START Document passage

A decision checklist #

Before you compute anything, ask:

  1. Am I selecting items or arranging them?
  1. Does order matter in the final outcome?
  1. Is repetition allowed?

Getting these questions right is more important than memorizing the formula.

Worked Examples (3) #

Committees: Choose 3 people from 10 #

A club has 10 members. How many distinct 3-person committees can be formed (no roles, just a set of people)?

  1. Recognize this is a selection problem, not an arrangement: committee membership is unordered.

  2. Identify n = 10 and k = 3.

  3. Use the combinations formula:

    C(10,3) = 10! / (3!(10−3)!)

  4. Compute step by step:

    10!/(7!) = 10·9·8

    So C(10,3) = (10·9·8) / 3!

  5. Compute 3! = 6.

  6. Divide:

    (10·9·8)/6 = 720/6 = 120

  7. Final answer: 120 committees.

Insight: If you mistakenly used permutations 10P3 = 720, you’d be counting each committee 3! = 6 times (all internal reorderings). Dividing by 6 fixes it.

Symmetry: Choose 8 out of 10 without heavy arithmetic #

How many ways are there to choose 8 distinct items from 10 distinct items?

  1. Direct computation would be:

    C(10,8) = 10! / (8!2!)

  2. Use symmetry:

    C(10,8) = C(10,10−8) = C(10,2)

  3. Now compute the smaller one:

    C(10,2) = 10! / (2!8!)

  4. Simplify:

    10!/8! = 10·9

  5. So:

    C(10,2) = (10·9)/2 = 90/2 = 45

  6. Final answer: 45 ways.

Insight: When k is close to n, symmetry turns a hard-looking factorial into a small calculation. Always check whether k or n−k is smaller.

Counting hands: Choose 5 cards from a 52-card deck #

How many distinct 5-card hands can be dealt from a standard 52-card deck (order irrelevant)?

  1. A hand is an unordered set of cards, so use combinations with n = 52, k = 5.

  2. Write the formula:

    C(52,5) = 52! / (5!47!)

  3. Avoid huge factorials by canceling:

    52!/47! = 52·51·50·49·48

  4. So:

    C(52,5) = (52·51·50·49·48) / 5!

  5. Compute 5! = 120.

  6. Compute numerator in manageable steps:

    52·51 = 2652

    50·49·48 = 50·2352 = 117600

    So numerator = 2652·117600

  7. Multiply:

    2652·117600 = 311,875,200

  8. Divide by 120:

    311,875,200 / 120 = 2,598,960

  9. Final answer: 2,598,960 distinct 5-card hands.

END Document passage

▶ _To do_:
1/ In the combinations text, replace "hard-looking" with "intimidating" in the passage between "6. Final answer: 45" and "n−k is smaller.", inclusive, and give that passage.
2/ According to the combinations text, how many distinct 5-card hands can be dealt from a standard 52-card deck?
The data after this point are separate from the combinations text.

START Data extract

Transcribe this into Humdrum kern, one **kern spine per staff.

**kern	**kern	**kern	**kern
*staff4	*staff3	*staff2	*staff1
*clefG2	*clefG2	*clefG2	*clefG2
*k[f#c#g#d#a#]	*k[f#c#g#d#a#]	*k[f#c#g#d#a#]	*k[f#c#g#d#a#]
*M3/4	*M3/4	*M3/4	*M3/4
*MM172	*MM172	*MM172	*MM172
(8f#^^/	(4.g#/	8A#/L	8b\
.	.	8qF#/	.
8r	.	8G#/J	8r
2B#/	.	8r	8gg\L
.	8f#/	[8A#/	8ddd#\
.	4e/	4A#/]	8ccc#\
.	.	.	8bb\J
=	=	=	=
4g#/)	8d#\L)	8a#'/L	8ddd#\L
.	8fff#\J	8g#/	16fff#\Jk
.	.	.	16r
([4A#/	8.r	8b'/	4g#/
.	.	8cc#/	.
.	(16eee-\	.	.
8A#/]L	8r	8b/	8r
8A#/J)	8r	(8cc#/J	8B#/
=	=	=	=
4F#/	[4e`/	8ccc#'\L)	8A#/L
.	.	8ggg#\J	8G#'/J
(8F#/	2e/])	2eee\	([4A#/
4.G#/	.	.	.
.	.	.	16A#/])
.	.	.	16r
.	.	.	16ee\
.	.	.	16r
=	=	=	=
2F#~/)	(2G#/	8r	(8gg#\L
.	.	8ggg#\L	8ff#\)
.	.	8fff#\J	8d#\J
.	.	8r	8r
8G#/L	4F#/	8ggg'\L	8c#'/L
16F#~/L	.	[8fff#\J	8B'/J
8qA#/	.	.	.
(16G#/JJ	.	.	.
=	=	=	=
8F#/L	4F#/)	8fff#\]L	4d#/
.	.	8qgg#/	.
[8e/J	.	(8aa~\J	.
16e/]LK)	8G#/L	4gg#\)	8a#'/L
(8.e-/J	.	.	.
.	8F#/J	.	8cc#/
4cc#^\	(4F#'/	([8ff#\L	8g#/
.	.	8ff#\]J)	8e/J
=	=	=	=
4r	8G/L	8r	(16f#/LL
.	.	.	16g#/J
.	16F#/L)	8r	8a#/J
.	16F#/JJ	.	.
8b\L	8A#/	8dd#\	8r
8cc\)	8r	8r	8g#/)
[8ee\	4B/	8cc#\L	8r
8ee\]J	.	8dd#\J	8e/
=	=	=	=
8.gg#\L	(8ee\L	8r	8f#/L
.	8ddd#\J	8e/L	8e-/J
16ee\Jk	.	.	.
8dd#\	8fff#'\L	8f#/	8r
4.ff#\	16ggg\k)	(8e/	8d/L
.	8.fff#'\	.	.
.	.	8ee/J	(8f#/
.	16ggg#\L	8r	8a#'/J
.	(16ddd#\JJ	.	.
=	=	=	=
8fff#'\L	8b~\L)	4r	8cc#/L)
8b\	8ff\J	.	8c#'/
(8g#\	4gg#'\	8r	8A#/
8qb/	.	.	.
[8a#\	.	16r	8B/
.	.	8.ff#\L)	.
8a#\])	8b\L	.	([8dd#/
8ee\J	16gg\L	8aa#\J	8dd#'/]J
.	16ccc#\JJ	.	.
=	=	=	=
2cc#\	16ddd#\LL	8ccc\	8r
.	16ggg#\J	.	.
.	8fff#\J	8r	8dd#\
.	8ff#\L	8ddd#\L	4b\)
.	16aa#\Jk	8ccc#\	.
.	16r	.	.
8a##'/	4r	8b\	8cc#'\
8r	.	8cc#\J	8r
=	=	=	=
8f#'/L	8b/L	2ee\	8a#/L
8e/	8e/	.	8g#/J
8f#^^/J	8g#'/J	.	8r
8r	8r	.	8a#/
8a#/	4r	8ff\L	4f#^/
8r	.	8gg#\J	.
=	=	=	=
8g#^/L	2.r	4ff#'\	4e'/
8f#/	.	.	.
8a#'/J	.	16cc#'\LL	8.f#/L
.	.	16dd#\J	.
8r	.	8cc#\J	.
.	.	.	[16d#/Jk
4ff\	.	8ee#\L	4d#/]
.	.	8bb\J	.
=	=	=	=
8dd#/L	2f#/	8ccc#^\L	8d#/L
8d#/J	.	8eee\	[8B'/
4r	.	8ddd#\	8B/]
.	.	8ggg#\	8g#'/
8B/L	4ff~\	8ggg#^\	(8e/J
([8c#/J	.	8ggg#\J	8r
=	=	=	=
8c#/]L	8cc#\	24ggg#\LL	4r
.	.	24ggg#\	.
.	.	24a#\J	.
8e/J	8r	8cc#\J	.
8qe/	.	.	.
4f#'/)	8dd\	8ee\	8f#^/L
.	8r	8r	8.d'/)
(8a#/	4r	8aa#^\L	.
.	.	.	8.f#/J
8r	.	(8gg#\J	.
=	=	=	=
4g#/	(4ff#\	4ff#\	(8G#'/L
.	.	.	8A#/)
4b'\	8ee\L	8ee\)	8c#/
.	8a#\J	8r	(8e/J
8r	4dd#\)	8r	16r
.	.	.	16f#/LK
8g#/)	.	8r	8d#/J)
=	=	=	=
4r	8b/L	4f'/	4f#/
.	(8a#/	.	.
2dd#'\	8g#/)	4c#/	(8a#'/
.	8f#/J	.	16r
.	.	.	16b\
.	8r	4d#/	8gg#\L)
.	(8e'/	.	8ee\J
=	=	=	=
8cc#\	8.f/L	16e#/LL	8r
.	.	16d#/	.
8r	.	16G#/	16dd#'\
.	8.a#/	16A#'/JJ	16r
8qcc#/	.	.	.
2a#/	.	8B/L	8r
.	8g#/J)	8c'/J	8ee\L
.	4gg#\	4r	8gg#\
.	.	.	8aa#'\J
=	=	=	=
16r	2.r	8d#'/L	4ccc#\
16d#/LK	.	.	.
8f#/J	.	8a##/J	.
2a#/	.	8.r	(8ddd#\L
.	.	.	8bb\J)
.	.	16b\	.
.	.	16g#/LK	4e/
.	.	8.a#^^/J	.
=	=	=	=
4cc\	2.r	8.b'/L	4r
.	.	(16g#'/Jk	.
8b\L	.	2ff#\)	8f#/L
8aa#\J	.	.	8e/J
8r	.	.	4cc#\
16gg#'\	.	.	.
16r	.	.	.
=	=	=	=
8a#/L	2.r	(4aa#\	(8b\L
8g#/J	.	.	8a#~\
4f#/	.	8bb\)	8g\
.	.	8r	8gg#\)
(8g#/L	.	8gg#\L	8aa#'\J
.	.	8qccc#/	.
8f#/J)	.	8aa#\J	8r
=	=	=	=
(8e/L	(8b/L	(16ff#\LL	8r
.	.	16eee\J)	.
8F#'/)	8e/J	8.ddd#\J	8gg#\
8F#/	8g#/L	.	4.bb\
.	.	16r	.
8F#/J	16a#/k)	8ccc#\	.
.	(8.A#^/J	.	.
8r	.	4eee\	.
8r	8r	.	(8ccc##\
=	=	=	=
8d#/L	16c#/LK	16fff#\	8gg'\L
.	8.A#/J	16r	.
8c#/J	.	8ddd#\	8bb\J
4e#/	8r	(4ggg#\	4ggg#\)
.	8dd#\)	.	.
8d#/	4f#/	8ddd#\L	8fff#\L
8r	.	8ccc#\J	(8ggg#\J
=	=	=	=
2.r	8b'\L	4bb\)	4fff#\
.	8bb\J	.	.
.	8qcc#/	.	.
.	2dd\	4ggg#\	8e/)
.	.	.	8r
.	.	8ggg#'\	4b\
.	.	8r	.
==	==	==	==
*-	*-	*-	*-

END Data extract

▶ _Response list_:
1/
6. Final answer: 45 ways.

Insight: When k is close to n, symmetry turns a intimidating factorial into a small calculation. Always check whether k or n−k is smaller.

2/ 2,598,960